É possível que o governo da presidente Cristina Kirchner tenha conseguido por algum tempo abafar os panelaços diante da Casa Rosada e convencer os produtores agrícolas a desbloquear as estradas argentinas. Mas uma trégua não é solução, especialmente se prevalecer o atual arranjo artificial da política macroeconômica.
O governo argentino acaba de aumentar pela terceira vez em 14 meses o Imposto sobre Exportações (retenciones), que cumpre tanto a função de garantir arrecadação como a de segurar a inflação - para que o exportador venda no mercado interno a preços equivalentes aos das exportações assim taxadas.
Os aumentos sucessivos desse imposto mostram que sua função na economia está fraquejando. A arrecadação está sendo insuficiente para dar conta das despesas públicas, que crescem a 50% ao ano. E a inflação (real) desembestou para os 24%.
Por enquanto, o governo Kirchner tenta tapar as brechas do modelo adotado com mais taxação e mais controles. Essa armação parece em esgotamento.
A primeira lição passada pela crise é a de que arranjos assim, baseados em tabelamentos, controles, transferências de renda (que sacrificam alguns setores para beneficiar outros) e manipulação estatística, não têm como vingar a longo prazo. Os brasileiros viram esse filme nas décadas de 80 e 90 (até 1994) e sabem como termina. É como cocaína que provoca euforia inicial, mas desemboca no que se sabe. Não garante nem estabilidade nem crescimento sustentado. Seu principal efeito político é o desgate do governo.
É grande o contraste com o que se passa hoje no Brasil, que desde 1994, com algumas vacilações, vai trilhando o caminho da ortodoxia. O fortalecimento dos fundamentos da economia não garante apenas a tal blindagem contra crises externas. Também derruba a inflação e melhora o ambiente para os negócios. De quebra, reforça a popularidade do chefe do governo, como confirmam as avaliações da pesquisa CNI/Ibope.
Ameaçada pelo desabastecimento, pela baixa competitividade, pela falta de investimentos e pela retração da renda real, a política econômica argentina logo poderá não estar mais em condições de exibir crescimentos de 8% ao ano.
Ainda não parece claro para a sociedade argentina que é preciso mudança de rumo. Como a crise tende a se aprofundar, as pressões deverão aumentar.
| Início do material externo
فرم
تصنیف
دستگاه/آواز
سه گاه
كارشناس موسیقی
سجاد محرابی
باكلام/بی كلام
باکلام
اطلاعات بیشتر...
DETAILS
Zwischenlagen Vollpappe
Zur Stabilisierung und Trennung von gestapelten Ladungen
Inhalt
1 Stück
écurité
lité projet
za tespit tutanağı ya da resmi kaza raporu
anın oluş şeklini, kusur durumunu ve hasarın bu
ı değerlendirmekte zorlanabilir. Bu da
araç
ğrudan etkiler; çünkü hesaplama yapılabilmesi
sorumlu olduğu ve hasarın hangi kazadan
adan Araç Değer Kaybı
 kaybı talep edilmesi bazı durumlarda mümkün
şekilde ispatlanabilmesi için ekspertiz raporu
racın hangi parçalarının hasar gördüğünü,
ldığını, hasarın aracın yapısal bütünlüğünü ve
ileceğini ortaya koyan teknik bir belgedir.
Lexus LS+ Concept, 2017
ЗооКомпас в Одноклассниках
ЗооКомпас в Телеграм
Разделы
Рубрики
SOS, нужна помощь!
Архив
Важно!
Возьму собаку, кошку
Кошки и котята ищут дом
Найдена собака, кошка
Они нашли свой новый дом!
Não há saída fácil. Um caminho conhecido seria a liberação do câmbio e o fim (ou forte redução) das retenciones. O câmbio flutuante derrubaria a cotação do dólar e isso ajudaria a segurar a inflação. O produtor agrícola talvez não seria prejudicado porque o que perderia com o dólar mais barato recuperaria com o fim da taxação das importações.
A questão crucial seria como garantir competitividade da indústria (hoje pouco onerada pelas retenciones), que não teria nem câmbio favorável nem escala do mercado interno de consumo. Não há solução pronta para isso.
Sem uma rígida disciplina das contas públicas, o novo sistema também não pararia em pé. Mas aí já estamos falando de uma política econômica de DNA ortodoxo de que os argentinos não querem ouvir.